- Excerpt to read -
=-=-=

You’ve been copying files with cp for years, and if you’re moving a 50GB backup or syncing a directory tree to a remote server, that habit is quietly costing you time, visibility, and recoverability every single day.

The cp command does exactly one thing well: it copies files, but it gives you no progress indicator, no rate limiting, no resume support, and no built-in checksum verification.

On a local copy of a few megabytes that’s fine, but the moment you’re pushing a 40GB database dump across a network link or copying 200,000 small files to a new disk, you want more than a blinking cursor and a silent prayer.

Why cp Falls Short on Large Copies

cp is a POSIX standard, so it’s always there, but it was built for simplicity and not for bulk data operations. It reads a file and writes it sequentially with no parallelism, no delta logic, and no feedback to the terminal.

=-=-=

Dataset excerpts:
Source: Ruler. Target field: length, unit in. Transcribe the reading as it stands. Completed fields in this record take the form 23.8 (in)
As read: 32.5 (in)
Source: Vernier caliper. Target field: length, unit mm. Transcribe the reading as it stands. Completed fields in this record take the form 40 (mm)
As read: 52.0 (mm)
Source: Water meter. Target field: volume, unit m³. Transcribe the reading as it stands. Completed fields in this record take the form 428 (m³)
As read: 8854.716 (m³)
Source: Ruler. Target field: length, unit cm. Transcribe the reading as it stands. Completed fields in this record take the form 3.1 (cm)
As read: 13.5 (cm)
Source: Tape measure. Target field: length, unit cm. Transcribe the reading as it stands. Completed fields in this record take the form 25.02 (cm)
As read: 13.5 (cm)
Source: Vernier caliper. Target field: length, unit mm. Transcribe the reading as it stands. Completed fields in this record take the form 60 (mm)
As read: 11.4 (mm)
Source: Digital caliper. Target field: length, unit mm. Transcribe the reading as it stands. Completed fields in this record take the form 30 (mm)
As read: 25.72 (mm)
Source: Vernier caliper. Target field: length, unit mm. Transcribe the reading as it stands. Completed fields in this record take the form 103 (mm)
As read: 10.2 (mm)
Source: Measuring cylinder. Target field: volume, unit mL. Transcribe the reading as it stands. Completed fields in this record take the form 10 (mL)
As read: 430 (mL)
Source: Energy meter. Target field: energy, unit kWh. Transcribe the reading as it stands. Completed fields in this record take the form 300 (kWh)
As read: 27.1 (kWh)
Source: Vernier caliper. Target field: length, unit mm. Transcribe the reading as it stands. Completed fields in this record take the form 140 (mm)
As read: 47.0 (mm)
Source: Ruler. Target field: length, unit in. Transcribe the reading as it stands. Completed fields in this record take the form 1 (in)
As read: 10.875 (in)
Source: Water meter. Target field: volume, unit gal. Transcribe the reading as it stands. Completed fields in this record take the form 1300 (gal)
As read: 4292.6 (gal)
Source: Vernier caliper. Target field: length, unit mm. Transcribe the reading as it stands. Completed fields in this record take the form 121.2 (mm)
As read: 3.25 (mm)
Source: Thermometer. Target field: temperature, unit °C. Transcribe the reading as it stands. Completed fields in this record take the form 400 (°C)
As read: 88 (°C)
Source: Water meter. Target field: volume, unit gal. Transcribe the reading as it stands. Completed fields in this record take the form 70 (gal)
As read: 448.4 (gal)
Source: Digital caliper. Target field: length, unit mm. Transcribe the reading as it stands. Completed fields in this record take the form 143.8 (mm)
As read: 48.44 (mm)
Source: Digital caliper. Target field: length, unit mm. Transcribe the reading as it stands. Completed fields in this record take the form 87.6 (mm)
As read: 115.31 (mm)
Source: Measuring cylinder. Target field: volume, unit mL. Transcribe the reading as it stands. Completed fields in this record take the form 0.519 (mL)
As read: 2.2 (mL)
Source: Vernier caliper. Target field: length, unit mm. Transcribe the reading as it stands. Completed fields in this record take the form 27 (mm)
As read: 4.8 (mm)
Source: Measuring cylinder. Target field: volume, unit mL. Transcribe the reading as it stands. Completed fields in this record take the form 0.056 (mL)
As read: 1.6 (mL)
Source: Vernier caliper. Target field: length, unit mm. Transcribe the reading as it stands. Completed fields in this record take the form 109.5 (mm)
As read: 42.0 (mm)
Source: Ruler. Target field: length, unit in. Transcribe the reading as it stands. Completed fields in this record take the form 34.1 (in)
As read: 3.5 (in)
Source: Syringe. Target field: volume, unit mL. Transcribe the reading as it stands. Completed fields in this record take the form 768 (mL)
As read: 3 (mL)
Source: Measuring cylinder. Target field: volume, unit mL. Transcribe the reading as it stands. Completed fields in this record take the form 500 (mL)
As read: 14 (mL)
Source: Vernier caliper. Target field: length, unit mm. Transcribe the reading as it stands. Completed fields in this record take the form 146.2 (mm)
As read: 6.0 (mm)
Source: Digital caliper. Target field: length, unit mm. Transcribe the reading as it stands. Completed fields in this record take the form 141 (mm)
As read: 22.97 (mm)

=-=-=

- What is required -
Rewrite the piece on the cp command between "You’ve been copying" and "to the terminal.", inclusive, changing "progress indicator" to "progress bar".

- Your solution -
You’ve been copying files with cp for years, and if you’re moving a 50GB backup or syncing a directory tree to a remote server, that habit is quietly costing you time, visibility, and recoverability every single day.

The cp command does exactly one thing well: it copies files, but it gives you no progress bar, no rate limiting, no resume support, and no built-in checksum verification.

On a local copy of a few megabytes that’s fine, but the moment you’re pushing a 40GB database dump across a network link or copying 200,000 small files to a new disk, you want more than a blinking cursor and a silent prayer.

Why cp Falls Short on Large Copies

cp is a POSIX standard, so it’s always there, but it was built for simplicity and not for bulk data operations. It reads a file and writes it sequentially with no parallelism, no delta logic, and no feedback to the terminal.